▸ Exercise objective: Please report every line of the listing below that has the word "rejected" in it.

══════

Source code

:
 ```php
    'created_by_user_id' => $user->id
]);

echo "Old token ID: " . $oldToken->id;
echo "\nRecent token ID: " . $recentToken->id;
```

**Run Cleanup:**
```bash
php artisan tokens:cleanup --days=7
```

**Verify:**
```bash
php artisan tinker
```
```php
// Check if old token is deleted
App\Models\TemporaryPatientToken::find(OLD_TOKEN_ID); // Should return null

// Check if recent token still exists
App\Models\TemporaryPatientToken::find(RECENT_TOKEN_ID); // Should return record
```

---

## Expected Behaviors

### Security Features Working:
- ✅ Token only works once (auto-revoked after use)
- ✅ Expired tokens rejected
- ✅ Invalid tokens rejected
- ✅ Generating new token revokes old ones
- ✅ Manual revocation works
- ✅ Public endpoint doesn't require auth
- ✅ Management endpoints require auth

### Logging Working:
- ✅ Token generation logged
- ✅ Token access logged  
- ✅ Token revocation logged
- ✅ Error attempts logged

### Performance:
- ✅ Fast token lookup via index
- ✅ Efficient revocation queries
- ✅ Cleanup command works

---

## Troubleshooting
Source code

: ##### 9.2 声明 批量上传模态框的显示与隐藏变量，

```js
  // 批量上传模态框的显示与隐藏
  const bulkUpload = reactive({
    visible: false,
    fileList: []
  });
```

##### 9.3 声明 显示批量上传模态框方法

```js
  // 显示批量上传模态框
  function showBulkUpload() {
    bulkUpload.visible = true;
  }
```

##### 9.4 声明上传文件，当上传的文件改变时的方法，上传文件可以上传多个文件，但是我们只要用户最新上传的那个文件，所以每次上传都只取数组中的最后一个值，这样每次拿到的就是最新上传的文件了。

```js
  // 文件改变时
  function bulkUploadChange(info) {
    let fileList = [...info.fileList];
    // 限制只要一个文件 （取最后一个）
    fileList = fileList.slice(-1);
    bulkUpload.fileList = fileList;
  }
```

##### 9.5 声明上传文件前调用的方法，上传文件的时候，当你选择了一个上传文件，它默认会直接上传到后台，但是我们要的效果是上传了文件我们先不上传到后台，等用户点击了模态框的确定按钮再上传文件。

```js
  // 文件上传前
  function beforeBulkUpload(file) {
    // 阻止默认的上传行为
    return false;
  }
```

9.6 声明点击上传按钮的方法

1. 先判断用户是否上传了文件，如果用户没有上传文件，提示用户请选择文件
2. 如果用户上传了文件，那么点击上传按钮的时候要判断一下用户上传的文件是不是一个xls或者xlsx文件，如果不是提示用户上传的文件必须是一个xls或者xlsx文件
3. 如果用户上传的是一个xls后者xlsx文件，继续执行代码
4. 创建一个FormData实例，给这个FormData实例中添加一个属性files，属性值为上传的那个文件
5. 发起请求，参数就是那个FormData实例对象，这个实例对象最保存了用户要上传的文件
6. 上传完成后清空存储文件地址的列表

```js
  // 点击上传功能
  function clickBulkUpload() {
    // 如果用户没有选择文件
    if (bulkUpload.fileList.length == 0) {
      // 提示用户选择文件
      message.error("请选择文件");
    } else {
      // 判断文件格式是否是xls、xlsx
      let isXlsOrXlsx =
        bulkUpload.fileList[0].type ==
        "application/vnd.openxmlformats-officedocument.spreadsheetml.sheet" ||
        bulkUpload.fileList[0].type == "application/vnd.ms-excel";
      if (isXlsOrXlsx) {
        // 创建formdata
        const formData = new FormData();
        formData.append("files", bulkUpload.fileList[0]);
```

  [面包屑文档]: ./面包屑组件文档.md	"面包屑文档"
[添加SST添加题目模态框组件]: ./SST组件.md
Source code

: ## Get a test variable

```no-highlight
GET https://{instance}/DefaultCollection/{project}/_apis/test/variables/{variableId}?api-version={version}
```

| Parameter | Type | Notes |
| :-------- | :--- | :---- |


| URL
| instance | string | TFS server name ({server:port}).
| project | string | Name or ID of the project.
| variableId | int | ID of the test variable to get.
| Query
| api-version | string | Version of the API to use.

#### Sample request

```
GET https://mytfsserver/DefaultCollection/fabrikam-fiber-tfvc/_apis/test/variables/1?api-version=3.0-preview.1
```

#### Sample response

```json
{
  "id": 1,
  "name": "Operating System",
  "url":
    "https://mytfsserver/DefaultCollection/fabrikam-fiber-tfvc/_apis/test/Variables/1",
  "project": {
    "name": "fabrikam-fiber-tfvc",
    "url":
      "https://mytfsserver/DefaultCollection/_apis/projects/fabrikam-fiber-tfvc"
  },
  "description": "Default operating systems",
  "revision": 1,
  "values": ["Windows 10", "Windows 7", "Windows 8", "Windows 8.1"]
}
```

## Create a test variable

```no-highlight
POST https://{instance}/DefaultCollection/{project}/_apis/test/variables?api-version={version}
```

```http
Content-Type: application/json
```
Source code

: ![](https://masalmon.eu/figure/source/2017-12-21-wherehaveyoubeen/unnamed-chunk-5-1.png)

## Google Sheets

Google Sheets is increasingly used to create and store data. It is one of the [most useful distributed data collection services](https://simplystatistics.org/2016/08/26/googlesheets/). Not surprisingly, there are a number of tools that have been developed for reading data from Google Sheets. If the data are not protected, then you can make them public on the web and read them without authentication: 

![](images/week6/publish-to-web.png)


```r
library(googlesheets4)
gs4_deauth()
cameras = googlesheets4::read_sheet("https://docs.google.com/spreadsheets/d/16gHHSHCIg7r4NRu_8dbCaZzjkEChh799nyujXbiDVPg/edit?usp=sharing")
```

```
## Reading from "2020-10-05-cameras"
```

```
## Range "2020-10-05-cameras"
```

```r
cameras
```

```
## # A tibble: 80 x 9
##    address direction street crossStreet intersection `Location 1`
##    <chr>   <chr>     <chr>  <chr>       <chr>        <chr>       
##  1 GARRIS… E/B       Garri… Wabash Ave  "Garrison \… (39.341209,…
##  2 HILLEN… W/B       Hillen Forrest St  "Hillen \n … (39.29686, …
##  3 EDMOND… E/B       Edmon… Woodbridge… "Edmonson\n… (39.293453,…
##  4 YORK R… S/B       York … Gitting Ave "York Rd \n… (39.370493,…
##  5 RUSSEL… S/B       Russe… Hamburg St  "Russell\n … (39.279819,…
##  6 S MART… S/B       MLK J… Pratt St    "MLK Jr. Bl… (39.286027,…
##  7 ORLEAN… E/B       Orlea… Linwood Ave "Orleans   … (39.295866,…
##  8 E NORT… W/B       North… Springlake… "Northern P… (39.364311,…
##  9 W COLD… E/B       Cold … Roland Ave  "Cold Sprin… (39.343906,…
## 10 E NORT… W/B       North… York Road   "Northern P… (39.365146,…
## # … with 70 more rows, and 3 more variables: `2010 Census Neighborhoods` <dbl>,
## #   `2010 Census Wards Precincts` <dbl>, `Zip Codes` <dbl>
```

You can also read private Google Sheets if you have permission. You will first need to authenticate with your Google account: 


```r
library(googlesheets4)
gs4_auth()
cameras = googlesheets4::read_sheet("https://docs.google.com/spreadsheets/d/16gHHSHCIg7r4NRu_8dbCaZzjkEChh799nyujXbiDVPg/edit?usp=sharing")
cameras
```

══════

▸ Expected output:
- ✅ Expired tokens rejected
- ✅ Invalid tokens rejected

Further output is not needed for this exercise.